Spermien-DNA kann in kleine Fragmente zerlegt werden. Je mehr Fragmente es gibt, desto schlechter ist die Fortpflanzungsprognose. Die DNA-Fragmentierung der Spermien kann in einigen Fällen durch das Ei repariert werden. Je besser die Eiqualität ist, desto größer ist ihre Reparaturkapazität. Daher sind bei Behandlungen wie der Eizellspende, bei der wir viele hochwertige Eizellen entsorgen, die Auswirkungen einer hohen Spermien-DNA-Fragmentierung weniger signifikant.

Der Fragmentierungstest wird in den folgenden Fällen empfohlen:

Wiederholtes Versagen von Fortpflanzungstechniken
Varikozele
Urogenitale Infektionen
Männer über 45 Jahre
Exposition gegenüber Toxinen oder hohen Temperaturen

Wir haben mehrere Techniken zur Verfügung, um Fragmentierung zu behandeln:

Beseitigen Sie die Ursache (Fieberbehandlung, Varikozele-Operation…).
Medikamentöse Therapie mit Antioxidantien.
IMSI: Es ermöglicht die Auswahl von Spermien mit geringerem Fragmentierungsrisiko.

Y-Chromosom-Mikrodeletion

Das Y-Chromosom kommt nur bei Männern vor und ist am Spermienproduktionsprozess beteiligt.
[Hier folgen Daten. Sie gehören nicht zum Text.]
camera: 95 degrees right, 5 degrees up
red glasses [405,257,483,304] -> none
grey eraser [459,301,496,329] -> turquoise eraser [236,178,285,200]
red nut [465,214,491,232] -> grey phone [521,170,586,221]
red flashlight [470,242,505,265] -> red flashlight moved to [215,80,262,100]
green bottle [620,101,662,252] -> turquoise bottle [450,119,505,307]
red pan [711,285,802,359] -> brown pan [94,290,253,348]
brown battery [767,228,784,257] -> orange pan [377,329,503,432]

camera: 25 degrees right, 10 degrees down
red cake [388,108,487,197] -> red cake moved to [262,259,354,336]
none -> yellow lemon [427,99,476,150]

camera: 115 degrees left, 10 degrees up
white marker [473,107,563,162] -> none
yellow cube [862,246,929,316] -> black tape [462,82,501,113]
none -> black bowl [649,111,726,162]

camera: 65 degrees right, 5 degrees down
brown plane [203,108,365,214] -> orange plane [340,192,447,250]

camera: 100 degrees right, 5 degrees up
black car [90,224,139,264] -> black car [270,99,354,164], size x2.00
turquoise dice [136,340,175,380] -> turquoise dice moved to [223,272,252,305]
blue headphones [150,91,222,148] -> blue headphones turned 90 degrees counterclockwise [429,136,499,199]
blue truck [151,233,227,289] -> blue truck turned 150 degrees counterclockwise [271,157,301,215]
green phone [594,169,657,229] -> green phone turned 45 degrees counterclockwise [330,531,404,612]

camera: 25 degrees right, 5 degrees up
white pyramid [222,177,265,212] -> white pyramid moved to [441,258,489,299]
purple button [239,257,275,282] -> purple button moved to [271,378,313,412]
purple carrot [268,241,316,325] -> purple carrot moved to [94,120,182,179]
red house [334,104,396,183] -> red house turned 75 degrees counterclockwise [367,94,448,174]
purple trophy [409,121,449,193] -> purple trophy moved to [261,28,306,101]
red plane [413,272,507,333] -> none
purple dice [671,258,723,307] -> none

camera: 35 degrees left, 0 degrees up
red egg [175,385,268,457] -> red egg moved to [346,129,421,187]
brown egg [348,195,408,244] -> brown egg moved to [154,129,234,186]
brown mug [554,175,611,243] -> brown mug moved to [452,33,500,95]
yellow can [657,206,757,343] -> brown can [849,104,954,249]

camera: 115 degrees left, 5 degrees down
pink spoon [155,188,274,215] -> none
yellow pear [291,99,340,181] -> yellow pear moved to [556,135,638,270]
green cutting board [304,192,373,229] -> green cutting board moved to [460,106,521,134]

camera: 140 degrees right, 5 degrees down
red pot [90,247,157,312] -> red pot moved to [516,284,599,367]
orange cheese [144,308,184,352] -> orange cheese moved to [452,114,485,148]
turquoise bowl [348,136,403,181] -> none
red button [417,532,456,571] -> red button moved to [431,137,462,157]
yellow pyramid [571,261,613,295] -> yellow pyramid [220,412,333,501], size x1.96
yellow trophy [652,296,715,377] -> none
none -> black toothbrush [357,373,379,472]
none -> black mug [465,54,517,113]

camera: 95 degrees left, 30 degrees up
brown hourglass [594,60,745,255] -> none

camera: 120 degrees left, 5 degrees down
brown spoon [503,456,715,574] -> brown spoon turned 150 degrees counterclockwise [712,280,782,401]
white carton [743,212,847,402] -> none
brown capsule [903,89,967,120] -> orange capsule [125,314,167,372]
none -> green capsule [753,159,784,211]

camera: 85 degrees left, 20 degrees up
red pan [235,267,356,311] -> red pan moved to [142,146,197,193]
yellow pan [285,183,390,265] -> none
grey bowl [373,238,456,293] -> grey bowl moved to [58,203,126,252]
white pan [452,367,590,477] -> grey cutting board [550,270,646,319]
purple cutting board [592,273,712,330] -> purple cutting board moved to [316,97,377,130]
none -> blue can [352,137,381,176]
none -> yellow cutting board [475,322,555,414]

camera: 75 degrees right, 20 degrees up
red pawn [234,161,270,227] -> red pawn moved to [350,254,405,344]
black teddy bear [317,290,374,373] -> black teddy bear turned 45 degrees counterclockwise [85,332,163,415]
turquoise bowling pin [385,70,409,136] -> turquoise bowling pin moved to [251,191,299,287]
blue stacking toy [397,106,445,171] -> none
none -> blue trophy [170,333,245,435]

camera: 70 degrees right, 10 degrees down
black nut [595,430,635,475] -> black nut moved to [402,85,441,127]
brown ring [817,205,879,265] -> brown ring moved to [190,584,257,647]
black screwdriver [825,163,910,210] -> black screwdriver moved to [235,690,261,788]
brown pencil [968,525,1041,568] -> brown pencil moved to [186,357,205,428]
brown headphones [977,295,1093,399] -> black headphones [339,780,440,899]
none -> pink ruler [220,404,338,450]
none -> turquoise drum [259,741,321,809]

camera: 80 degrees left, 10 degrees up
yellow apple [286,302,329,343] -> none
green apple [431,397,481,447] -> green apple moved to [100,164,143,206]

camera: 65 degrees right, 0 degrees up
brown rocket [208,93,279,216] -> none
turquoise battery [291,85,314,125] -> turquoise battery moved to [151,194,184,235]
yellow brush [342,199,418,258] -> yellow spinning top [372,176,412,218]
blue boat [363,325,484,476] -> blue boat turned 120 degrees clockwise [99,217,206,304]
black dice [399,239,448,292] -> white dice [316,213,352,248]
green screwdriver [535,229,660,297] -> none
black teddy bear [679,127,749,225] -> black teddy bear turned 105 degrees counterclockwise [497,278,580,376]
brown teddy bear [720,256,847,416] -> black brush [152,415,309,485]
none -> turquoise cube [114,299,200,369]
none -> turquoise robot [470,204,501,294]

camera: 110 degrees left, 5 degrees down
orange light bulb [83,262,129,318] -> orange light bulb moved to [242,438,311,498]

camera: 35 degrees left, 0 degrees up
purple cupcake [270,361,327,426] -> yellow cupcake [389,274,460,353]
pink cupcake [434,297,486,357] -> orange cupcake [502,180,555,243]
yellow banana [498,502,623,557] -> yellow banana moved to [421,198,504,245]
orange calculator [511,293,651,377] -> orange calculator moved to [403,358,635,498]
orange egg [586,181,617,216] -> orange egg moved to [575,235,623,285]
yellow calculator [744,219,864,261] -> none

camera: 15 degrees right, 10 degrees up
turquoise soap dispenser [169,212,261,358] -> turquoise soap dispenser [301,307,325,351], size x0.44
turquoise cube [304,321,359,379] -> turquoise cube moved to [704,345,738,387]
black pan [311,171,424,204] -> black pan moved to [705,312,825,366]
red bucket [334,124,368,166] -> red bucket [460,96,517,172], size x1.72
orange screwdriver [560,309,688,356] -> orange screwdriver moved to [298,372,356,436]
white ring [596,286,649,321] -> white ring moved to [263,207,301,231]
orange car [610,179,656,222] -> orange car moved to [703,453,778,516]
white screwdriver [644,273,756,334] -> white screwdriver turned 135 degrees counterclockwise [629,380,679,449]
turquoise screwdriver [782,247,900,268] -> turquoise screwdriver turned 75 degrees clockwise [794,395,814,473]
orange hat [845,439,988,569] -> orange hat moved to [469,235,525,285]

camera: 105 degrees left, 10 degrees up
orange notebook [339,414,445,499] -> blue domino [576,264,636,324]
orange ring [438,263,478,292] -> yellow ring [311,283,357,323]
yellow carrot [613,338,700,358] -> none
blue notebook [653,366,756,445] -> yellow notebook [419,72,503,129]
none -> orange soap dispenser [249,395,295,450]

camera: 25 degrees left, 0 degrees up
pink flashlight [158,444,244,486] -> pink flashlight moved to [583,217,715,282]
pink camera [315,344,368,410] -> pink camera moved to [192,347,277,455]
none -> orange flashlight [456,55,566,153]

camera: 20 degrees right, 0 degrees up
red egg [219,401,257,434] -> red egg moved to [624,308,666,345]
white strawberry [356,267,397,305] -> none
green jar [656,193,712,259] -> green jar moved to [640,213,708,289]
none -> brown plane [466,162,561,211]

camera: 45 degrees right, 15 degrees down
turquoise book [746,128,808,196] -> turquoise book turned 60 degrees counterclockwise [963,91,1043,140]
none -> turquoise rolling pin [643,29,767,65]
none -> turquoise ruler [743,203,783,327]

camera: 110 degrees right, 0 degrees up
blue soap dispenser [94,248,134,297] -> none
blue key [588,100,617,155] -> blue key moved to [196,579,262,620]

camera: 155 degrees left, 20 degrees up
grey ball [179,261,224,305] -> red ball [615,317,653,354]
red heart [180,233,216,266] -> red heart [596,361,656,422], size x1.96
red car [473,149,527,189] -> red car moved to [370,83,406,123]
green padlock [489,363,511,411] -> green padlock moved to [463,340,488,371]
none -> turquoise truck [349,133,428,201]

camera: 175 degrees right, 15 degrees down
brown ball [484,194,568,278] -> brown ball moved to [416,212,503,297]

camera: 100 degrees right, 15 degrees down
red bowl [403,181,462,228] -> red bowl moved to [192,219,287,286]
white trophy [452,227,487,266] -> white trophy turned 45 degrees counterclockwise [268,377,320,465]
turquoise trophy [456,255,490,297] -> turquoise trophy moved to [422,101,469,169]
Anomalien in bestimmten Fragmenten dieses Chromosoms sind mit männlichen Sterilitätsproblemen verbunden, insbesondere in Fällen von Azoospermie und Oligozoospermie.

Mukoviszidose-CFTR-Genmutationen

CFTR-Genmutationen sind mit Sterilitätsproblemen verbunden und wir finden sie im Zusammenhang mit Fällen von Azoospermie und bilateraler und einseitiger Abwesenheit von Vas deferens.

Da es sich um eine genetische Mutation handelt, kann sie auf die Nachkommen übertragen werden und auch die Probleme, die diese Anomalien verursachen, weitergeben. Wenn die gleiche Mutation auch von der Mutter weitergegeben wird, wird Mukoviszidose ausgelöst.

Um Probleme zu vermeiden, die sich aus dieser Mutation ergeben, wird immer empfohlen, das Paar sorgfältig zu untersuchen und während eines Zyklus der In-vitro-Fertilisation (IVF) eine genetische Präimplantationsdiagnostik an den Embryonen durchzuführen, um gesunde Embryonen zu übertragen.

Varikozele

Definition und Behandlung

Eine Varikozele ist eine venöse Dilatation, die den Hoden entwässert. Es kann mit Hodenbeschwerden in Verbindung gebracht werden, obwohl es nicht selten genug ist, um asymptomatisch zu sein. Die Varikozele ist auch mit einem erhöhten Risiko für eine DNA-Fragmentierung verbunden.

Die Diagnose wird durch körperliche Untersuchung gestellt. Ein Hodendoppler-Ultraschall ist ein nützlicher zusätzlicher Test, da er einen abnormalen Blutfluss in den Venen erkennt, der mit der Varikozele verbunden ist.

In niedrigen oder asymptomatischen Fällen ist es sehr umstritten, dass seine Behandlung die Fruchtbarkeit verbessert. In schweren Fällen wird eine Operation empfohlen.